[Extracted records]
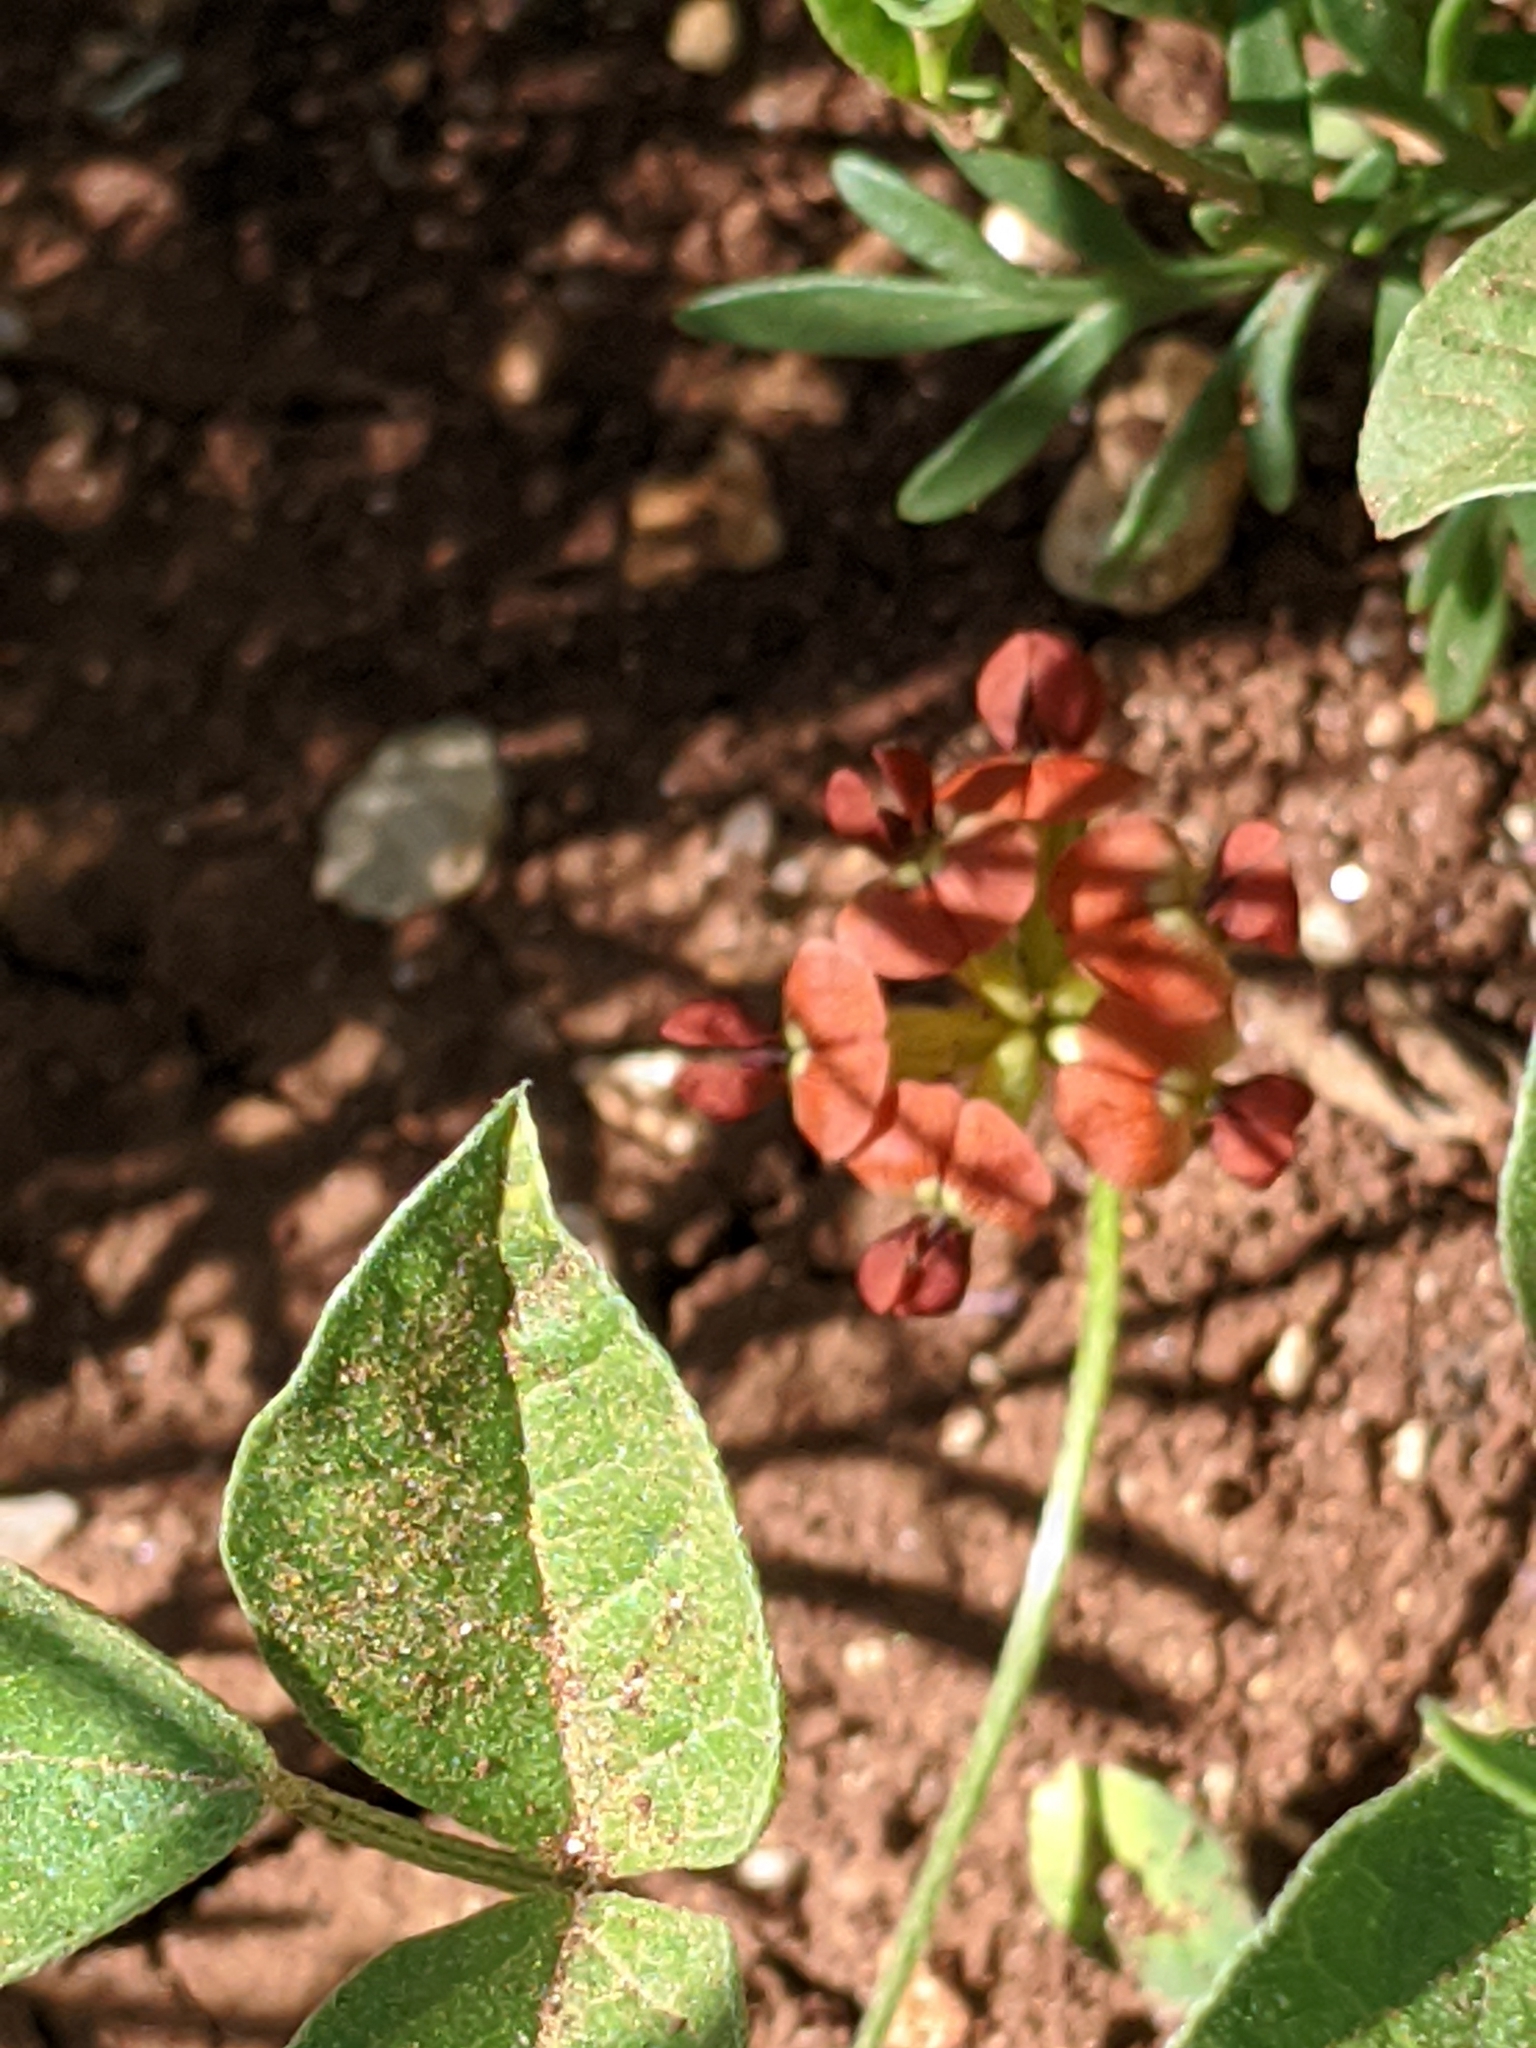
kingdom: Plantae
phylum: Tracheophyta
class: Magnoliopsida
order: Fabales
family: Fabaceae
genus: Pediomelum
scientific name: Pediomelum rhombifolium
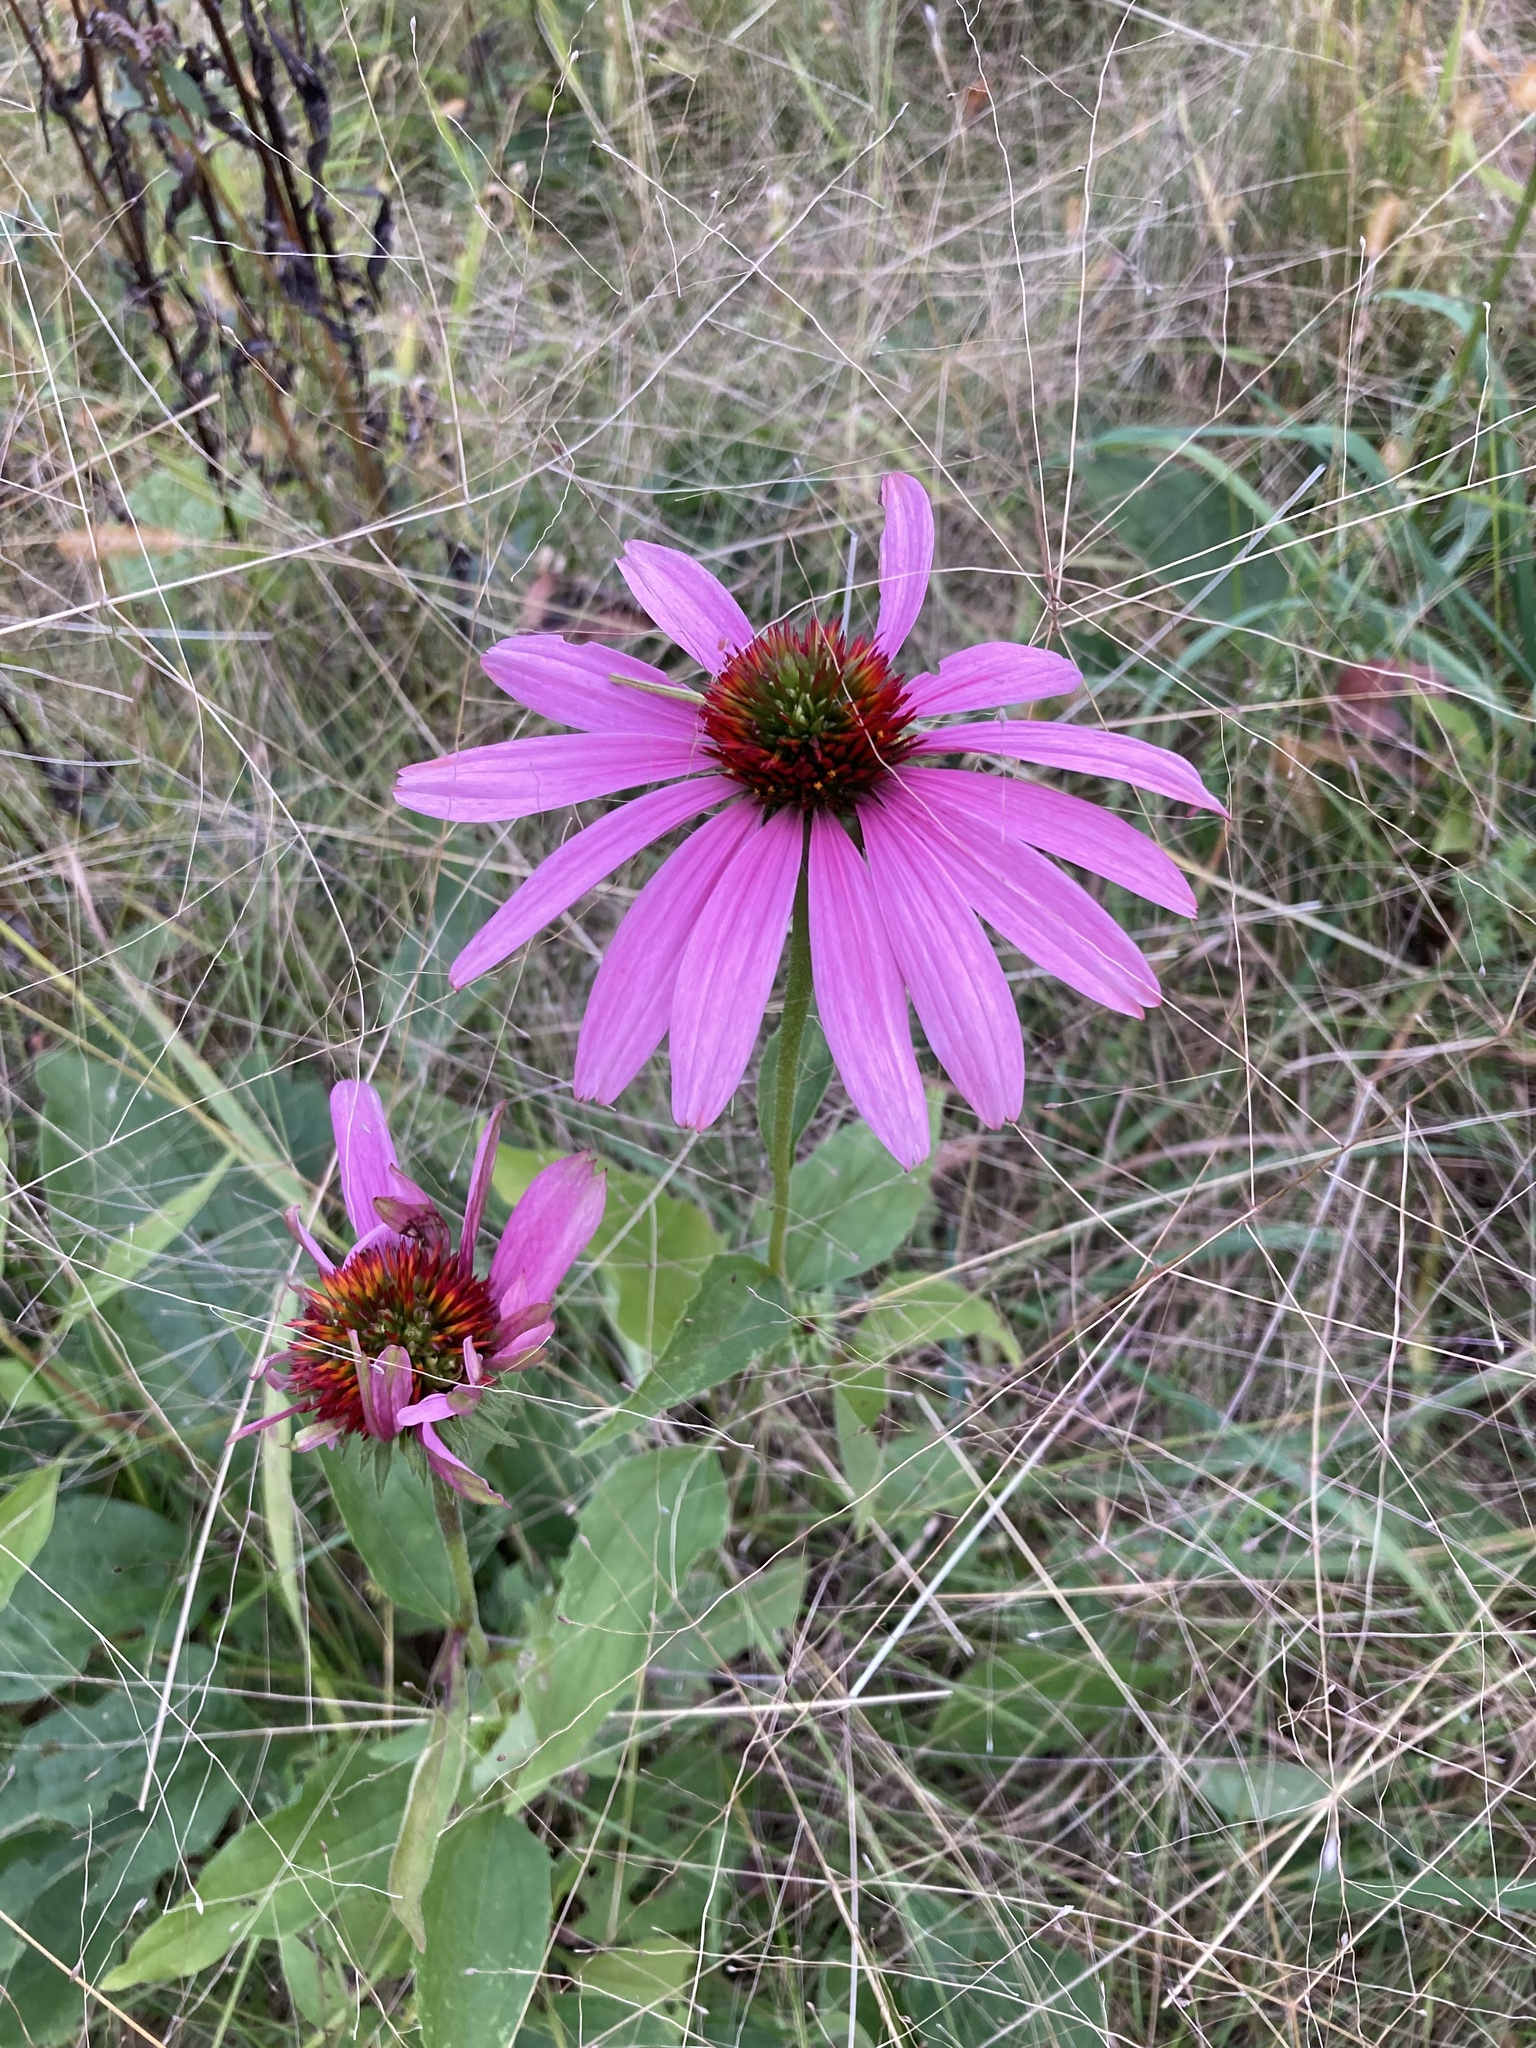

Directions for this task:
Give again, word for word, the classification lines for every item above, leaving the pictures out of your answer.

Output below:
kingdom: Plantae
phylum: Tracheophyta
class: Magnoliopsida
order: Fabales
family: Fabaceae
genus: Pediomelum
scientific name: Pediomelum rhombifolium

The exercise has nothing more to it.